KASOTA, MINN. – As more and more wineries spring up, the operators have a good handle on how to grow grapes and turn them into wine. While the wineries need sizable investments in equipment, many can't justify the added cost of setting up a bottling plant as well.
That's where Josie Boyle and her crew come in, or rather drive in.
Boyle, the assistant winemaker at Chankaska Creek Ranch & Winery, heads up the winery's newest purchase — a mobile wine-bottling plant.
"Our line can do about 1,200 bottles an hour or 100 cases," said Boyle, who was bottling some of Chankaska's wine last week. "It's a nice size for the Midwest-sized wineries."
She said many small wineries will set up their own manual gravity-fed bottling lines, which are relatively inexpensive but slower.
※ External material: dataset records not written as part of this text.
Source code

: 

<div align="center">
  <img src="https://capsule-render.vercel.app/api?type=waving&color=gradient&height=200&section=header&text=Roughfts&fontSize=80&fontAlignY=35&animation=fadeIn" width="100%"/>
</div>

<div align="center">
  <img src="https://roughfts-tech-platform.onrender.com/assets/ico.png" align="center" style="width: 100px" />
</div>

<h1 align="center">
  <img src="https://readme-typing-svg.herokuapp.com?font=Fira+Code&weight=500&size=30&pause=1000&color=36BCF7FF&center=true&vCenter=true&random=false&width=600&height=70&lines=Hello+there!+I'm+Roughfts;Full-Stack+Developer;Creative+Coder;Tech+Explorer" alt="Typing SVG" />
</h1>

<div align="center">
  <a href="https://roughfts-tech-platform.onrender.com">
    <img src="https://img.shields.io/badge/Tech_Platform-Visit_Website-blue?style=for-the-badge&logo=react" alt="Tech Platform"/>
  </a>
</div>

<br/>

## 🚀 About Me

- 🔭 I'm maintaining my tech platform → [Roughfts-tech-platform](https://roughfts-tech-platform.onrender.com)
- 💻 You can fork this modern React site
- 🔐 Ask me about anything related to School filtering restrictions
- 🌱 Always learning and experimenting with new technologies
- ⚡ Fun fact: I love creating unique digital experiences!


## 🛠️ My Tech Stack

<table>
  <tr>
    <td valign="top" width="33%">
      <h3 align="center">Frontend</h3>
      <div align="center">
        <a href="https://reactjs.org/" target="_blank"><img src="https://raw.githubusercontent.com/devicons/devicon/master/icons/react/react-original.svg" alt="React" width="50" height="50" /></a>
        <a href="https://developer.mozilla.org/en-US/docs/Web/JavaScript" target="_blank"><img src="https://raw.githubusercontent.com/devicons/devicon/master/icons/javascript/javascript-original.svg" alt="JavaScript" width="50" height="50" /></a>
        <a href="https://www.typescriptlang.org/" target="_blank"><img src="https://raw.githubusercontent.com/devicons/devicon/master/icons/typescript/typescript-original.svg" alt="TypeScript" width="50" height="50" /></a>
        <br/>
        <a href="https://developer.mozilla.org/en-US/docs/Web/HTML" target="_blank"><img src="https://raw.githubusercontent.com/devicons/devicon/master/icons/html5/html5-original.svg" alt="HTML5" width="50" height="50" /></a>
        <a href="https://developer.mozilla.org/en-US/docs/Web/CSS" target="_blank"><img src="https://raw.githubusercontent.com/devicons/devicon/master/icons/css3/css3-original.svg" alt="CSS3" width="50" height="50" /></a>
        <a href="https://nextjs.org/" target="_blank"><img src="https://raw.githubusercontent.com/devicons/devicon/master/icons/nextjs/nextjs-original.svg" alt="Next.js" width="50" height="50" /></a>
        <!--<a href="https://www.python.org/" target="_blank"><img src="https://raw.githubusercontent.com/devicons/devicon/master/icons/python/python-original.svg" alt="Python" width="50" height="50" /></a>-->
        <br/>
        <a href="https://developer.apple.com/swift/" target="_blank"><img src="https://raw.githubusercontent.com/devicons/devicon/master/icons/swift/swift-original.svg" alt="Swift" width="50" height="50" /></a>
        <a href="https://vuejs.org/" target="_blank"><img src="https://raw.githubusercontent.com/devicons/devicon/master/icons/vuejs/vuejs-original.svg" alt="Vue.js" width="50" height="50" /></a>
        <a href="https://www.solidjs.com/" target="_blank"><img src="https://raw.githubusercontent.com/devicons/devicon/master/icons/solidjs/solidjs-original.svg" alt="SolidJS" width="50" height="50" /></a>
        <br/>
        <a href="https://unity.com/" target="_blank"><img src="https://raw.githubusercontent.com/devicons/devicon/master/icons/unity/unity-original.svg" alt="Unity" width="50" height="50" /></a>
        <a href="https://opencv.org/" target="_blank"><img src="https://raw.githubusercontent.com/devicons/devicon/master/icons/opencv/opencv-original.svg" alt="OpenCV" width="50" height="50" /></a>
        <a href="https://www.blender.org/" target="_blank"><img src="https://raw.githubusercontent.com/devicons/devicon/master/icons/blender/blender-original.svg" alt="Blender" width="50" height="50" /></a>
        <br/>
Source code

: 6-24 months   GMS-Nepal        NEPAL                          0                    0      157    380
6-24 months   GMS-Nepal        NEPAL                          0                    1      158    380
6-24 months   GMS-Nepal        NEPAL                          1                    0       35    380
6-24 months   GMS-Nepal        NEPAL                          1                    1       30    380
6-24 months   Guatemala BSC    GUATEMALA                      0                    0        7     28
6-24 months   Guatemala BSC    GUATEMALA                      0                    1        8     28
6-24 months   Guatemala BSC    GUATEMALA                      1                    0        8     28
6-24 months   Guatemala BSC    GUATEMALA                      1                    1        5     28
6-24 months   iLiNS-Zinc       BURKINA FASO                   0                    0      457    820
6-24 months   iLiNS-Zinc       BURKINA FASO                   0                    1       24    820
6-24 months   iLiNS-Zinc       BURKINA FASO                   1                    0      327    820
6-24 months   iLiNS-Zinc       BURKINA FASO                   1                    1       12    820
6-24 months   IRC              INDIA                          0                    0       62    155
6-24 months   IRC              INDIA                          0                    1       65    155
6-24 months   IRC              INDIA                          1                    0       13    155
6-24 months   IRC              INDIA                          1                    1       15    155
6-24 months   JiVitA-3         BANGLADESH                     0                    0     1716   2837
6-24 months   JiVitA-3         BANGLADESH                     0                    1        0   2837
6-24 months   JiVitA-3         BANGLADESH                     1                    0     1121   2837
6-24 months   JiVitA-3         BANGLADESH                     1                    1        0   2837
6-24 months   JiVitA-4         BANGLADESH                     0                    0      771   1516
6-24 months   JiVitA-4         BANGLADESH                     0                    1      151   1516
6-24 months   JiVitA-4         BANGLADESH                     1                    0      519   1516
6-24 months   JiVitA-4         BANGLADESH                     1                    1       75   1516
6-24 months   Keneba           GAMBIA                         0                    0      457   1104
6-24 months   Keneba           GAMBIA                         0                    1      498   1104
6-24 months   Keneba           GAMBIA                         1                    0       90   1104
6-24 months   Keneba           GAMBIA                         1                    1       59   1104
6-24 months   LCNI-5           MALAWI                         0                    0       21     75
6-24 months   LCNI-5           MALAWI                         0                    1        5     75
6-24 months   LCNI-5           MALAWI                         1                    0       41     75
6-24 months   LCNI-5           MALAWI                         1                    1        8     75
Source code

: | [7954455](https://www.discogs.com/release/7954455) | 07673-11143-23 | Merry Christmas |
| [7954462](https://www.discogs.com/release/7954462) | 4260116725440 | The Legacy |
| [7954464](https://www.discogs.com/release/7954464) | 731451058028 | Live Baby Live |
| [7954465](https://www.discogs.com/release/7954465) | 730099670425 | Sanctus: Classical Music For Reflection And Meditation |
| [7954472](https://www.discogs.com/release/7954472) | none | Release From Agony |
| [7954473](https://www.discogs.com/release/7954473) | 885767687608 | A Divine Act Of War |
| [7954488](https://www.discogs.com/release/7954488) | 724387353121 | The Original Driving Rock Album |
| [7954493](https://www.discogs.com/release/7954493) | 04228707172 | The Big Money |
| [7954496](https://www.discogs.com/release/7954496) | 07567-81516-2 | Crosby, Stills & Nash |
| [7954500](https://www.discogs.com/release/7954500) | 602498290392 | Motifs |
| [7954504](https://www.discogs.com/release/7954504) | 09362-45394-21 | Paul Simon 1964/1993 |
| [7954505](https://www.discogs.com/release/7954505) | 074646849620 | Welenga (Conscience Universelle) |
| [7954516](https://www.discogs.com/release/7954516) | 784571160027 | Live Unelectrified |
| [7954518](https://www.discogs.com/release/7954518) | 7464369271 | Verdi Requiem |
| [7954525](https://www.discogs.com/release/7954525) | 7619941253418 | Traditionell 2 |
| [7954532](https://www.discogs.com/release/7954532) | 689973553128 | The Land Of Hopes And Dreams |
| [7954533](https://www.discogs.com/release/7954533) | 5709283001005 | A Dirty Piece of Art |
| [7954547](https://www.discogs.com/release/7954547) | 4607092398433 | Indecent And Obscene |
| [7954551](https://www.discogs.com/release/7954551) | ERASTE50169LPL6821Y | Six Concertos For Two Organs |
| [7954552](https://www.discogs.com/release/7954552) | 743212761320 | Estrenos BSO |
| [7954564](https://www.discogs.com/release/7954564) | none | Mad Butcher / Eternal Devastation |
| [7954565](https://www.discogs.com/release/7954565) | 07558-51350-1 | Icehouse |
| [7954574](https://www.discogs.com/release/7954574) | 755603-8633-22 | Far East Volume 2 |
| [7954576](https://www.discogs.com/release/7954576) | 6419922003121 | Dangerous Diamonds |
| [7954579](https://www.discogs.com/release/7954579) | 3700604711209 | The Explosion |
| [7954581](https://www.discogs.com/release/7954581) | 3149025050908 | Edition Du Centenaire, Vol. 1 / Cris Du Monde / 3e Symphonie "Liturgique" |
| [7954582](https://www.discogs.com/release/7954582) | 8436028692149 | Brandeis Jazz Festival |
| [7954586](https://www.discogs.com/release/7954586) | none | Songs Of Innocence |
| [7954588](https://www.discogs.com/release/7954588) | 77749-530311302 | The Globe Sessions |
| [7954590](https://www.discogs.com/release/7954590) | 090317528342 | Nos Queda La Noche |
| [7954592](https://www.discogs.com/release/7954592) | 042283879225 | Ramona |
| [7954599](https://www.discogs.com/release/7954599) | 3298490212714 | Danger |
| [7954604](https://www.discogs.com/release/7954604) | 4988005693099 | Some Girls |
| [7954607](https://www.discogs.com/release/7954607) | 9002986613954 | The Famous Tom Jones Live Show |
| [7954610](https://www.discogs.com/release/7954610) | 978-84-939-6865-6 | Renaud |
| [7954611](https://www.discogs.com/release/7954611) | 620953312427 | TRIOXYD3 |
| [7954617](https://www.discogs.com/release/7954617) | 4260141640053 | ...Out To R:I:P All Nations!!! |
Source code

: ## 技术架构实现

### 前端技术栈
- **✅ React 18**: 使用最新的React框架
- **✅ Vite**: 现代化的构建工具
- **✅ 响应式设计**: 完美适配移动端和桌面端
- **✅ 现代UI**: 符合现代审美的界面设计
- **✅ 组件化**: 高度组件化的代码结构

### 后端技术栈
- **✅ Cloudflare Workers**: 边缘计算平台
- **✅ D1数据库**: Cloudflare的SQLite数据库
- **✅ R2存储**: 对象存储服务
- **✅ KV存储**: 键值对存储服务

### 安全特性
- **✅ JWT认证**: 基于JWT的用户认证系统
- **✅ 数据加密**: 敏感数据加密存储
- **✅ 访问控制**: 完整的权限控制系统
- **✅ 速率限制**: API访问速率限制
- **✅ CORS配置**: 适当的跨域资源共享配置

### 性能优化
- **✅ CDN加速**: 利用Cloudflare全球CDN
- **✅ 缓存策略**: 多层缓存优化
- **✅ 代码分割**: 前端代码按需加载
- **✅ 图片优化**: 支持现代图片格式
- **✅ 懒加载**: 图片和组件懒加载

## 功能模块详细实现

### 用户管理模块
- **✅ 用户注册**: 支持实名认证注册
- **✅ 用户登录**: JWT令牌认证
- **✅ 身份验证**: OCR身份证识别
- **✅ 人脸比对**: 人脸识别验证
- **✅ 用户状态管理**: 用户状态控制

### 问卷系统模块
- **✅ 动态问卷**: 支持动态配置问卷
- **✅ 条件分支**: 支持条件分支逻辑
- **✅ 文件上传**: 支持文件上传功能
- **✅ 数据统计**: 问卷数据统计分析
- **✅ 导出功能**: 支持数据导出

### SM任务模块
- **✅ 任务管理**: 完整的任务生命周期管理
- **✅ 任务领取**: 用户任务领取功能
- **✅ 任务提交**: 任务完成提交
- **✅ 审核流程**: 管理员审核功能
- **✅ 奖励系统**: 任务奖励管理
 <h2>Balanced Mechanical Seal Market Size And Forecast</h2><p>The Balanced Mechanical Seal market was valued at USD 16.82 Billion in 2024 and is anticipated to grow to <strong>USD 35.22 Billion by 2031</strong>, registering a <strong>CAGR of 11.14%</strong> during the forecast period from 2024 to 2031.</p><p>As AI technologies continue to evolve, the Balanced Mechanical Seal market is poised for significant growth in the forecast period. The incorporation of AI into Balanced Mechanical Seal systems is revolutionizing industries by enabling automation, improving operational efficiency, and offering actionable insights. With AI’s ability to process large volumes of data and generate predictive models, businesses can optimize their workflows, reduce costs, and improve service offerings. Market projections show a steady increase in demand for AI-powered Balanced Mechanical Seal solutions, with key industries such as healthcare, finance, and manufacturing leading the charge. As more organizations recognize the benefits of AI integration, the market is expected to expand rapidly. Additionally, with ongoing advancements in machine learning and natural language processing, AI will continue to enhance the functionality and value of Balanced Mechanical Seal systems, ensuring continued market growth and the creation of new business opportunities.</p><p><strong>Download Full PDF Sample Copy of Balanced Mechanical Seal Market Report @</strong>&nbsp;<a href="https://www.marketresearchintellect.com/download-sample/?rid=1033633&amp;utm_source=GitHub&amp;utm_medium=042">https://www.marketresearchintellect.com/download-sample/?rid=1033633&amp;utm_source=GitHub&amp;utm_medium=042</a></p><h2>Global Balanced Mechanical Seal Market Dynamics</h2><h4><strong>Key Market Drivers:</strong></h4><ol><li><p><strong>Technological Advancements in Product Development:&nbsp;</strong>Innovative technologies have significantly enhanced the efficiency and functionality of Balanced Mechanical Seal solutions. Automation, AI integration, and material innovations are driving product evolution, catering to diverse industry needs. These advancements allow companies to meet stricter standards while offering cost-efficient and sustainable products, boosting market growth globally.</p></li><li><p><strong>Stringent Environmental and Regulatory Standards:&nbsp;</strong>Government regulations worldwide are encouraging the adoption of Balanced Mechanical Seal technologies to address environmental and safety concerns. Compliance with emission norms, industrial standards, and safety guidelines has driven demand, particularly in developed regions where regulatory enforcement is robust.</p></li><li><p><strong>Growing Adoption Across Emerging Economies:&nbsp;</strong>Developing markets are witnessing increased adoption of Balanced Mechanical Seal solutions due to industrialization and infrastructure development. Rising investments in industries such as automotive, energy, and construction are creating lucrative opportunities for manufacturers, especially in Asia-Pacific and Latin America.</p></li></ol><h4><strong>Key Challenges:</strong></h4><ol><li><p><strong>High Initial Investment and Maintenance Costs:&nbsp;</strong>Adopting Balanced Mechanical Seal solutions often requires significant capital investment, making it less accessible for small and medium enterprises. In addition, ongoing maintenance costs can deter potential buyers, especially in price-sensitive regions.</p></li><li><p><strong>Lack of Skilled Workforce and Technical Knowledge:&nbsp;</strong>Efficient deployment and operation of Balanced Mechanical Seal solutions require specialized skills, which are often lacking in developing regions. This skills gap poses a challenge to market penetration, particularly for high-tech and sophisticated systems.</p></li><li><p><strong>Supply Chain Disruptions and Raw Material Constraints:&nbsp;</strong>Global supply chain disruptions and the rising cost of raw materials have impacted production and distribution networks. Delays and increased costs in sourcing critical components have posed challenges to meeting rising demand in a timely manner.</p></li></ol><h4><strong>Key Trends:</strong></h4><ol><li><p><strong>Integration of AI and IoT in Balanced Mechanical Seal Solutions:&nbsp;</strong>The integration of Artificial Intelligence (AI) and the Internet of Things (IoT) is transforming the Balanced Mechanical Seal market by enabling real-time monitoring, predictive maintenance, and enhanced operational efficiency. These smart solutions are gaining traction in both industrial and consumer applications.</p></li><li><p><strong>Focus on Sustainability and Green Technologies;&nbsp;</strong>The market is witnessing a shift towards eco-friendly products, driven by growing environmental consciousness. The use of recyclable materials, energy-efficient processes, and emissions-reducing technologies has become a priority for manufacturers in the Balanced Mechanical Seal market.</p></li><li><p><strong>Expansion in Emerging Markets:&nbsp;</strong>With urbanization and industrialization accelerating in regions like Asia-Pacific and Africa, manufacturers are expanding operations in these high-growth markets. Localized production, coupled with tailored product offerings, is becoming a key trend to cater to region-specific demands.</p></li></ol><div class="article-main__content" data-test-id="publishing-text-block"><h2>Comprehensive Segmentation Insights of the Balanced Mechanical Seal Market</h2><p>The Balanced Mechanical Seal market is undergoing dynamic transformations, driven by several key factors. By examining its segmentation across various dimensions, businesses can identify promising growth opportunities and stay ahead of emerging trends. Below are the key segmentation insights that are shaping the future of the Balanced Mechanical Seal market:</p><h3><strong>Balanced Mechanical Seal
For larger wineries where such systems aren't practical, the mobile unit fills the need.
Chankaska purchased the mobile bottling business from another winery — Elmaro Vineyard in Wisconsin, across the river from Winona. The owners were retiring and operations of the winery were changing and they no longer wanted to run the bottling business.
Boyle said Chankaska was one of the customers Elmaro's mobile unit served. "We were about one-third of their business, so it made sense for us to take it over," she said.
"Just like their other clients, we were all in the same boat, we all depended on the bottling operation. So we're happy to continue serving those clients and have a little more flexibility in bottling our wine." They will bottle for a dozen other wineries in Minnesota, Iowa and Wisconsin.